──────── Provided records ────────

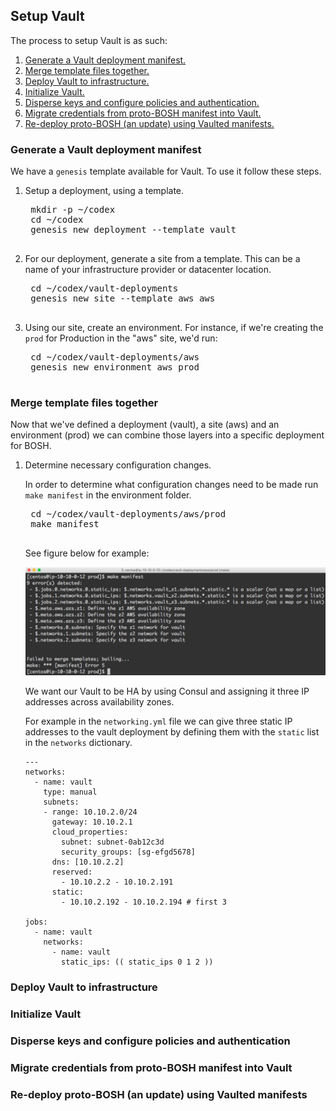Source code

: ## Setup Vault

The process to setup Vault is as such:

1. [Generate a Vault deployment manifest.](#toc1)
1. [Merge template files together.](#toc2)
1. [Deploy Vault to infrastructure.](#toc3)
1. [Initialize Vault.](#toc4)
1. [Disperse keys and configure policies and authentication.](#toc5)
1. [Migrate credentials from proto-BOSH manifest into Vault.](#toc6)
1. [Re-deploy proto-BOSH (an update) using Vaulted manifests.](#toc7)

### <a name="toc1"></a> Generate a Vault deployment manifest

We have a `genesis` template available for Vault.  To use it follow these steps.

1. Setup a deployment, using a template.

    <pre class="terminal">
    mkdir -p ~/codex
    cd ~/codex
    genesis new deployment --template vault
    </pre>

1. For our deployment, generate a site from a template.  This can be a name of your infrastructure provider or datacenter location.

    <pre class="terminal">
    cd ~/codex/vault-deployments
    genesis new site --template aws aws
    </pre>

1. Using our site, create an environment.  For instance, if we're creating the `prod` for Production in the "aws" site, we'd run:

    <pre class="terminal">
    cd ~/codex/vault-deployments/aws
    genesis new environment aws prod
    </pre>

### <a name="toc2"></a> Merge template files together

Now that we've defined a deployment (vault), a site (aws) and an environment (prod)
we can combine those layers into a specific deployment for BOSH.

1. Determine necessary configuration changes.

    In order to determine what configuration changes need to be made run `make manifest`
    in the environment folder.

    <pre class="terminal">
    cd ~/codex/vault-deployments/aws/prod
    make manifest
    </pre>

    See figure below for example:

    ![make_manifest_example](/images/make_manifest_example.png)

    We want our Vault to be HA by using Consul and assigning it three IP
    addresses across availability zones.

    For example in the `networking.yml` file we can give three static IP
    addresses to the vault deployment by defining them with the `static` list in
    the `networks` dictionary.

    ```
    ---
    networks:
      - name: vault
        type: manual
        subnets:
        - range: 10.10.2.0/24
          gateway: 10.10.2.1
          cloud_properties:
            subnet: subnet-0ab12c3d
            security_groups: [sg-efgd5678]
          dns: [10.10.2.2]
          reserved:
            - 10.10.2.2 - 10.10.2.191
          static:
            - 10.10.2.192 - 10.10.2.194 # first 3

    jobs:
      - name: vault
        networks:
          - name: vault
            static_ips: (( static_ips 0 1 2 ))
    ```

### <a name="toc3"></a> Deploy Vault to infrastructure

### <a name="toc4"></a> Initialize Vault

### <a name="toc5"></a> Disperse keys and configure policies and authentication

### <a name="toc6"></a> Migrate credentials from proto-BOSH manifest into Vault

### <a name="toc7"></a> Re-deploy proto-BOSH (an update) using Vaulted manifests
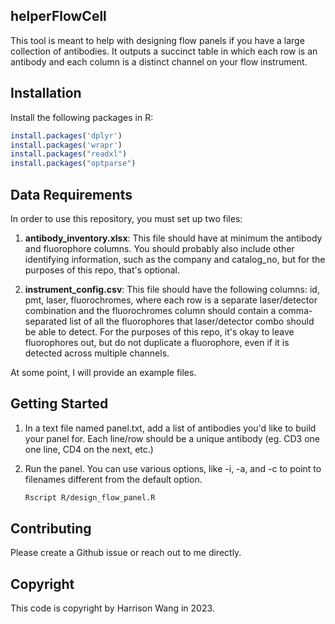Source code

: ## helperFlowCell

This tool is meant to help with designing flow panels if you have a large collection of antibodies. It outputs a succinct table in which each row is an antibody and each column is a distinct channel on your flow instrument.

## Installation

Install the following packages in R:

```R
install.packages('dplyr')
install.packages('wrapr')
install.packages("readxl")
install.packages("optparse")
```

## Data Requirements

In order to use this repository, you must set up two files:

1. **antibody\_inventory.xlsx**: This file should have at minimum the antibody and fluorophore columns. You should probably also include other identifying information, such as the company and catalog_no, but for the purposes of this repo, that's optional.

2. **instrument\_config.csv**: This file should have the following columns: id, pmt, laser, fluorochromes, where each row is a separate laser/detector combination and the fluorochromes column should contain a comma-separated list of all the fluorophores that laser/detector combo should be able to detect. For the purposes of this repo, it's okay to leave fluorophores out, but do not duplicate a fluorophore, even if it is detected across multiple channels.

At some point, I will provide an example files.
 
## Getting Started
 
1. In a text file named panel.txt, add a list of antibodies you'd like to build your panel for. Each line/row should be a unique antibody (eg. CD3 one one line, CD4 on the next, etc.)

2. Run the panel. You can use various options, like -i, -a, and -c to point to filenames different from the default option.

	```bash
	Rscript R/design_flow_panel.R
	```

## Contributing

Please create a Github issue or reach out to me directly.

## Copyright

This code is copyright by Harrison Wang in 2023.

────────

Task instructions:
Say, as a bare number, how many lines of the data hold the string "configuration".

Task result:
2